The Love Canal crisis generated profound ramifications. It fathered the national Superfund. More importantly it provided a model for local activists throughout the country. The Love Canal activists did not fold their tents and fade away following the resolution of their own problem. They remained active by advising and counseling countless others who suffered their own environmental problems. Especially active in this later work was Lois Gibbs, the housewife-turned-activist who vigilantly spearheaded the Love Canal Homeowners Association. Her vigilance in buttonholing officials was such that the Governor of New York remarked at the height of the protests that, with the exception of his wife, he saw Lois Gibbs more often than any other individual. In 1981, years after the Love Canal crisis had passed, Gibbs founded the Citizens’ Clearinghouse for Hazardous Wastes, a one-stop shopping center for local reformers. That organization has now morphed into the Center for Health, Environment & Justice, an organization with a broader agenda.

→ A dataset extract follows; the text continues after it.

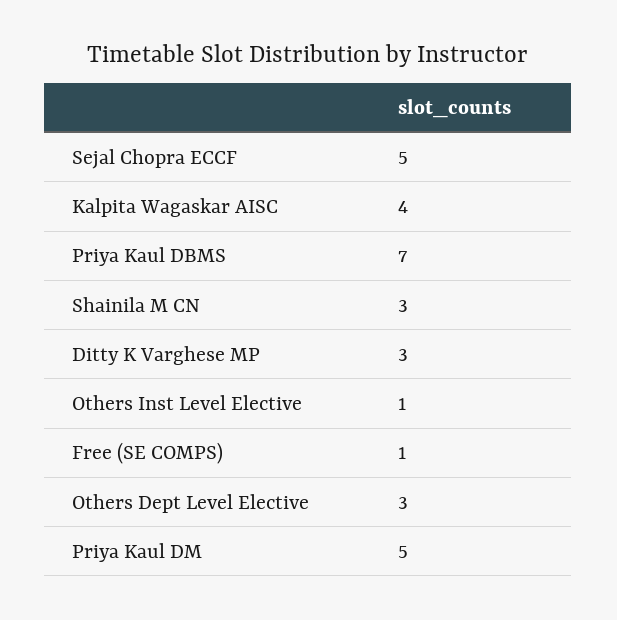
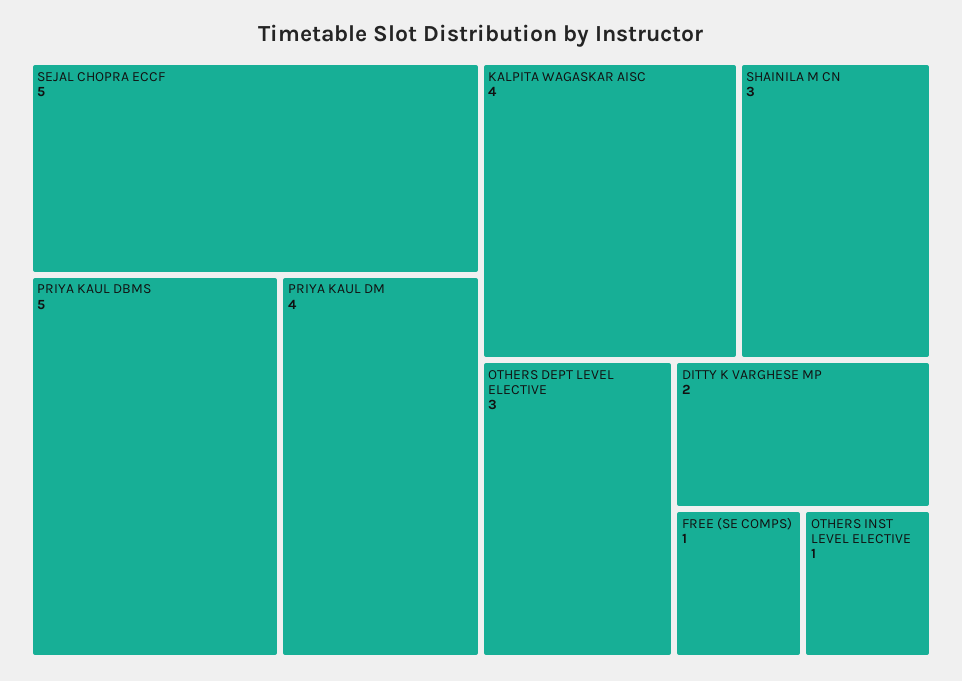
Priya Kaul DBMS: 7 -> 5
Ditty K Varghese MP: 3 -> 2
Priya Kaul DM: 5 -> 4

The book is a pleasure to read. Clearly written, it covers more than the Love Canal crisis itself, and contains a generous helping of the history of early European activity in the region, then the building of the canal, the Hooker Chemical era, and the subsequent residential development and chemical leachate that generated the crisis. It also pays attention to the personalities involved as well as the cultural norms that surrounded the building of the canal and the dumping of the chemicals. A thorough study. - DJL, Sr.
The finalist status for the 2015-2016 Malott Prize for Recording Community Activism goes to Out in the Rural: A Mississippi Health Center and Its War on Poverty, by Thomas J. Ward, Jr. (Oxford University Press, 2016).
This work discusses the origins, operations, and present status of
a significant Great Society initiative of the 1960s: the Tufts-Delta Health Center
in Mound Bayou, Mississippi. This clinic opened in the fall of 1967, and suffered
significant contraction in the mid-1970s when funds were cut back for most of
President Johnson’s War on Poverty programs, but the health center survives today in
a smaller but stronger form.
The health center provided a broad but usual spectrum of preventative care, illness management, and maternal care. It also had an unusually broad vision of “health,” and operated such additional programs as a farm project to assure nutritional food, a construction project to repair its patients’ shacks, and a bus service to bring patients to the clinic. For a time, it even operated an educational program to prepare residents to take the high school equivalency exam (GEDs) and an additional program to provide high school students with work-study classes. The clinic persuaded a nearby junior college to teach college-credited courses at the health center.
It would be difficult enough for the leadership of the clinic to face the normal
challenges of beginning
such an ambitious program. Yet Dr. Jack Geiger, the mainstay of
the enterprise, and his colleagues faced the additional challenge of local
opposition, and not only among the white Mississippians who thought the health
clinic was but a cover for civil rights activities. The black elite of Mound Bayou,
an unusual black-run community, also opposed the new health clinic. Local black
physicians and black owners of the two local black hospitals feared economic loss.
Reading this well-written and readable book leaves somewhat of a bittersweet taste. It was a noble task to build up all these far-flung programs to aid the rural and poor Mississippians. Yet the administrative strife and economic collapse that brought about considerable contraction in the 1970s is also disheartening. It is an interesting read. – DJL, Sr.